On the right half will be the code that runs the application, and any special messages about interactions that just happened, or highlight parts of the code as they are used in the app. We could have a global todomvc-common function, almost like debugger, say codeDebugger that is called on chosen events. In the case of TodoMVC's current Todo app, think...
on click of delete Todo, call
codeDebugger(blockOfCode, message)
...which will put that code block into focus. We could even treat it like a real debugger, and let them step through what's happening, explaining the particulars of the framework being used as they go.
Then, if they like what they've seen, and want to learn more, or "unfold" a framework, they can either clone the application code only, or use Yeoman generators to pull down the app, and add on pieces as they need (grunt, bower, etc.).
That's just my high level take on this. I'm just worried about scaring people away by throwing too much code at them at once. People might appreciate learning a little slower, and not going from "What's an Angular? Where does the Backbone go?" to "I just made the most scalable, optimized user experience ever" in one clone.
build tools/bower should be prescribed as a must or are optional
I think they should be optional. We have stuff like component(1) which does Bower’s job in absolutely different way, with hundreds of very small components. We want to show this way too.
@stephenplusplus I don't see your images. Did something go wrong with the upload?
Did I do some bad markdown? I didn't mean to include any inages in my response. I use my words to paint pretty mental images :-)
@stephenplusplus I think I misread that part. Sorry for that. :)
I can mock something up if that was unclear!
I think they should be optional. We have stuff like component(1) which does Bower’s job in absolutely different way, with hundreds of very small components. We want to show this way too.
The problem with showing other methodologies for build tools (or anything else) is the combinatory effect this will have. 12 frameworks x 3 build tools x 5 testing frameworks x 15 server frameworks x N compiled/transpiled languages.
Then we need to keep them all up to date and accurate. In my mind an excellent browser application framework can be developed
- in isolation from its data source
- in any browser "language"
- against any testing framework
- using any package manager
- using any build process in any language
If TasteApp is for demoing these frameworks, I think we should just pick a set of support tools and run with it. I'm fairly indifferent to the specific choices. Possibly we allow people the option of a combining these tools a la the dependency-examples directory of TodoMVC.
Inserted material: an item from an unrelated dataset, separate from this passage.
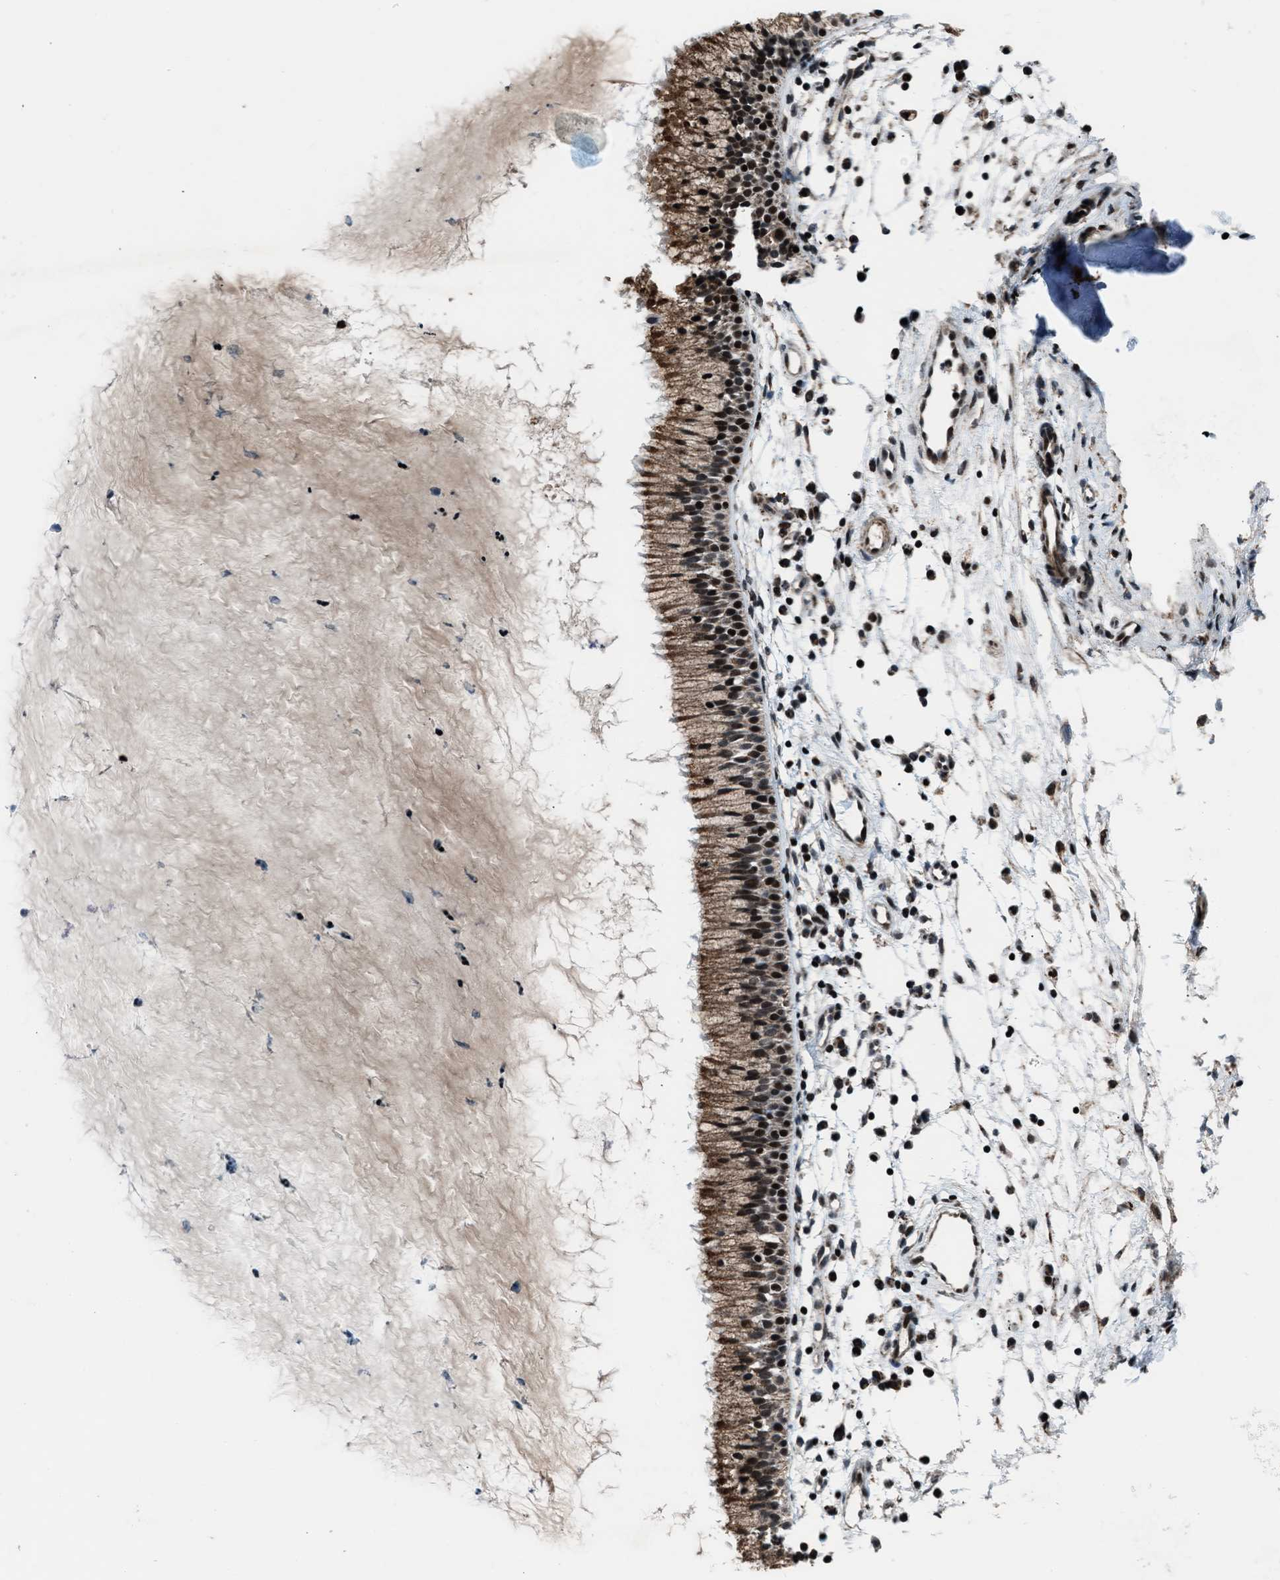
{"staining": {"intensity": "strong", "quantity": ">75%", "location": "cytoplasmic/membranous,nuclear"}, "tissue": "nasopharynx", "cell_type": "Respiratory epithelial cells", "image_type": "normal", "snomed": [{"axis": "morphology", "description": "Normal tissue, NOS"}, {"axis": "topography", "description": "Nasopharynx"}], "caption": "Immunohistochemical staining of benign human nasopharynx shows strong cytoplasmic/membranous,nuclear protein positivity in approximately >75% of respiratory epithelial cells. The staining is performed using DAB brown chromogen to label protein expression. The nuclei are counter-stained blue using hematoxylin.", "gene": "MORC3", "patient": {"sex": "male", "age": 21}}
When it's time to do a dependency management shootout, I'd rather see a single implementation of Taste (probably Backbone) used as test case for comparing along this single metric.
If TasteApp is for demoing these frameworks, I think we should just pick a set of support tools and run with it.
From a scalability and comparison perspective, this makes a great deal of sense.
When it's time to do a dependency management shootout, I'd rather see a single implementation of Taste (probably Backbone) used as test case for comparing along this single metric.
Hmm. Interesting idea! At some point we may try addressing this in the future.